▸ **WHAT YOU ARE ASKED TO DO**
Nothing outside the range is wanted. Repeat exactly the lines below from the one with "left elbow: (191, 313)" through the one with "right elbow: (225, 398)".

▸ **DATA EXTRACT**

****************

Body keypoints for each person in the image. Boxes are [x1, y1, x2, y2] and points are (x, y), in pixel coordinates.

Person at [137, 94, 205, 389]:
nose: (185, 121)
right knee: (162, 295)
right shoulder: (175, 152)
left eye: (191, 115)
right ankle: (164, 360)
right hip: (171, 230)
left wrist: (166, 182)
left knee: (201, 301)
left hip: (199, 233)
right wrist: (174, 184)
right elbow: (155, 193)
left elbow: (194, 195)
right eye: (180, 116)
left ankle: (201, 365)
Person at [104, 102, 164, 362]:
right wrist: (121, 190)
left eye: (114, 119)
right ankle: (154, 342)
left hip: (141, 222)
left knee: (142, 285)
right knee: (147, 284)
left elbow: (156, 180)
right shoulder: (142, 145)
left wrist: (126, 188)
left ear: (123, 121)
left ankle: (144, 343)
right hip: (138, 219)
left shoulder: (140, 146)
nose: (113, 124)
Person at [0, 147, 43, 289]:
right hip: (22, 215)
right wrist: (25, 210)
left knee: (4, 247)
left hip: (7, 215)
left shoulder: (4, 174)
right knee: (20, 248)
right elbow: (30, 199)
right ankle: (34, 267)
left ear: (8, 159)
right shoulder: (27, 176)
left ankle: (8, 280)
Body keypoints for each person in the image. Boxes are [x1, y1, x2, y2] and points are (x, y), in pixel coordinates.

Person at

****************

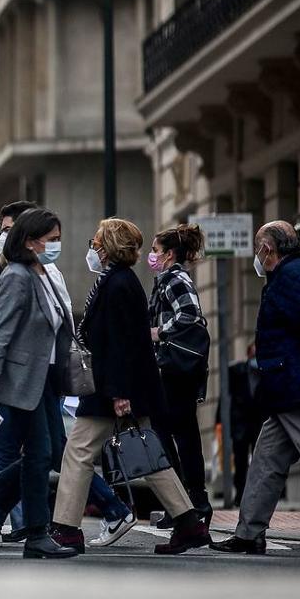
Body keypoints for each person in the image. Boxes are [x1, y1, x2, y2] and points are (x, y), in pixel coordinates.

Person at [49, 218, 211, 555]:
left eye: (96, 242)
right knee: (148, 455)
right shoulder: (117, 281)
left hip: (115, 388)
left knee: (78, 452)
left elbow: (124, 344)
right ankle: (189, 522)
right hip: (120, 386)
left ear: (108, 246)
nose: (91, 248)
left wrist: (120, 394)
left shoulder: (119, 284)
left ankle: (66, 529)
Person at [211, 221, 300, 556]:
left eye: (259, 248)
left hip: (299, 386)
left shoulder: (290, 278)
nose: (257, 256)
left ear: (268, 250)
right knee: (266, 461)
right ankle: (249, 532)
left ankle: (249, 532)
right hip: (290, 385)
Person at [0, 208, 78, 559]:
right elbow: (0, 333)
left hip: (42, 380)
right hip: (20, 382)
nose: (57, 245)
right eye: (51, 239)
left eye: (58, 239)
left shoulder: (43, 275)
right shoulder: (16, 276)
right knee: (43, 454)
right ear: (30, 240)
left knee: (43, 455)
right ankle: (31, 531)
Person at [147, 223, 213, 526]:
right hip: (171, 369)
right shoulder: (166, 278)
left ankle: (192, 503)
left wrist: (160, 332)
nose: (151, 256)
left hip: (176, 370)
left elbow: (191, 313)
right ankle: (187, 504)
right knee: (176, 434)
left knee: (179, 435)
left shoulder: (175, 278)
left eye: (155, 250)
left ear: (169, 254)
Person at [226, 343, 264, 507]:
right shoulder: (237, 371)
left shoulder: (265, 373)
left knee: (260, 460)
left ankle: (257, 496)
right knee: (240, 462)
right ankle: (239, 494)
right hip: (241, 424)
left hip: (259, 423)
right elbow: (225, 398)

****************

▸ **RESPONSE TO THE TASK**
left elbow: (191, 313)
right ankle: (187, 504)
right knee: (176, 434)
left knee: (179, 435)
left shoulder: (175, 278)
left eye: (155, 250)
left ear: (169, 254)
Person at [226, 343, 264, 507]:
right shoulder: (237, 371)
left shoulder: (265, 373)
left knee: (260, 460)
left ankle: (257, 496)
right knee: (240, 462)
right ankle: (239, 494)
right hip: (241, 424)
left hip: (259, 423)
right elbow: (225, 398)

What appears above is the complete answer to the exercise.